◆ **WHAT YOU NEED TO DO**: Continue the passage on the Catalan independence vote, picking up right after its final sentence.

◆ **QUOTED TEXT**:
We acknowledge the Catalan people’s deep sense of frustration at being repeatedly denied their right to decide on their future relationship with the Spanish State, but the vote on Sunday cannot serve as the basis for a declaration of independence. It did not meet the basic conditions needed for a free and transparent vote on the issue. Largely, this was because of the actions of the PP government—but there was also a large percentage of the Catalan population which refused to recognize the legitimacy of the vote and didn’t participate.
There was an unacceptable violation of civil rights in Catalonia and the Rajoy government is responsible. However, with the Catalan government now contemplating a unilateral declaration of independence, their own responsibility in this standoff has to be acknowledged. The most likely outcome will be further confrontation and the Partido Popular suspending Catalan autonomy.
What do you think the Catalan government hopes to achieve with this declaration?
For many in the independence movement it would be seen as a means to force the Spanish government to negotiate. They hope that this would, ultimately, secure a legally-recognized referendum. Rajoy has left the movement with few other options. When there is no possibility for dialogue, people resort to more desperate measures. Of course, there is also an important sector which believes in pushing forward unilaterally, the more hardline independentistas.

◆ **DATASET EXTRACT**:

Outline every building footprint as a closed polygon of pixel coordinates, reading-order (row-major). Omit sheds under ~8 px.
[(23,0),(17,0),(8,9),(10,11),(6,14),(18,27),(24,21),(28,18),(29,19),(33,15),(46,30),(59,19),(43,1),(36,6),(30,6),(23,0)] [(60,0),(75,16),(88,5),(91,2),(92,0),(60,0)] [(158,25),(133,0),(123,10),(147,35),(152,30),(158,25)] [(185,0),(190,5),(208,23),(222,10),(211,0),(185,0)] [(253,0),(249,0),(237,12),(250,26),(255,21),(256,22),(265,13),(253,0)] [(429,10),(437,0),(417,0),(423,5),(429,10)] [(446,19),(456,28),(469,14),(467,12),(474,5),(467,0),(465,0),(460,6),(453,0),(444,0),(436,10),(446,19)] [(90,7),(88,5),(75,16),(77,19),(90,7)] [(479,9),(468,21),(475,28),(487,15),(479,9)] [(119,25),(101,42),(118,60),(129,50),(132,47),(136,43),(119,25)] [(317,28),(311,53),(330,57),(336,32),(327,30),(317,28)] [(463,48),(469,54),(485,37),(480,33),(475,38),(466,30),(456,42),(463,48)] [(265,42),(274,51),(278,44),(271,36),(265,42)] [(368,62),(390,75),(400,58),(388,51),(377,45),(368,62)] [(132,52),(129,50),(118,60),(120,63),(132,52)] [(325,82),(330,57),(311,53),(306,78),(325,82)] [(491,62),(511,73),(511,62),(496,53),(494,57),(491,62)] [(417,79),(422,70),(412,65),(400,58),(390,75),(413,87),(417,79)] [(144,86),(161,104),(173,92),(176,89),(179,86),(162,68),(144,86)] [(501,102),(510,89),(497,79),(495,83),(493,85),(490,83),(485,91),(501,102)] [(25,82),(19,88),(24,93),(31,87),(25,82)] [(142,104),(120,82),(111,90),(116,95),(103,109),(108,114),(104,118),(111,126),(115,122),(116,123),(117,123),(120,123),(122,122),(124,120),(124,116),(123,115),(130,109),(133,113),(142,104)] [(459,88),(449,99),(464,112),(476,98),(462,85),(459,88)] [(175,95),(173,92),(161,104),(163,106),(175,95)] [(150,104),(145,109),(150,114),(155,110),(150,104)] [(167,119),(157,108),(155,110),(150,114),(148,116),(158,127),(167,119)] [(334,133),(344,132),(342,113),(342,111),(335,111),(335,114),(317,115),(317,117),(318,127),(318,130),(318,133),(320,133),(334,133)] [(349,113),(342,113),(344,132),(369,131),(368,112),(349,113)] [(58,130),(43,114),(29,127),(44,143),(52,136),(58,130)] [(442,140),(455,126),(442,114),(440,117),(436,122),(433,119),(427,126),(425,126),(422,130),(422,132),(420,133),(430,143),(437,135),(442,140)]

◆ **SOLVED EXERCISE**:
What is the alternative to this standoff? How can the left in Spain counteract the belligerence of Rajoy and the Spanish Right?
There is only one way: to assemble a broad alliance of progressive forces and regional nationalists. Periods of conservative restoration have tended to come after the failure of such an alliance. This is a constant in our history, it was true of the collapse of the First Republic at the end of the 19th century as well as the failure of the Second Republic, which led to General Franco. In contrast, it was the alliance between progressives and nationalists in regions such as Catalonia that underpinned the post-Franco transition to democracy. This is going to be the key again to defeating the immobilismo [reactionary strategy] of the Right.
How would such a pact be formed, and what would be its substance?
It needs be based around a constituent process. For us, the Catalan crisis is part of a wider crisis of the constitutional regime of 1978. Spain’s crisis has three parts: the exhaustion of the current territorial model, the failure of the socio-economic model and a deep institutional crisis rooted in questions of transparency and the separation of powers. This tripartite crisis requires not only a reform of the actual constitution but a break with the current regime. The 1978 constitution fulfilled a historic role, securing the transition from dictatorship. It is important to acknowledge this. But it is no longer fit for purpose.
Podemos proposed a referendum at a national level in our 2016 election program, asking all Spanish citizens firstly if they wanted a constitutional change and secondly how far should such a change go, including the option of a new constitution. But we also said that given the existence of the Catalan people as a political subject, they have the right to be consulted, to decide their future in a legally-valid referendum. The alternative constitutional model we want to construct is one in which the peoples of Spain freely consent to being part of a federal state.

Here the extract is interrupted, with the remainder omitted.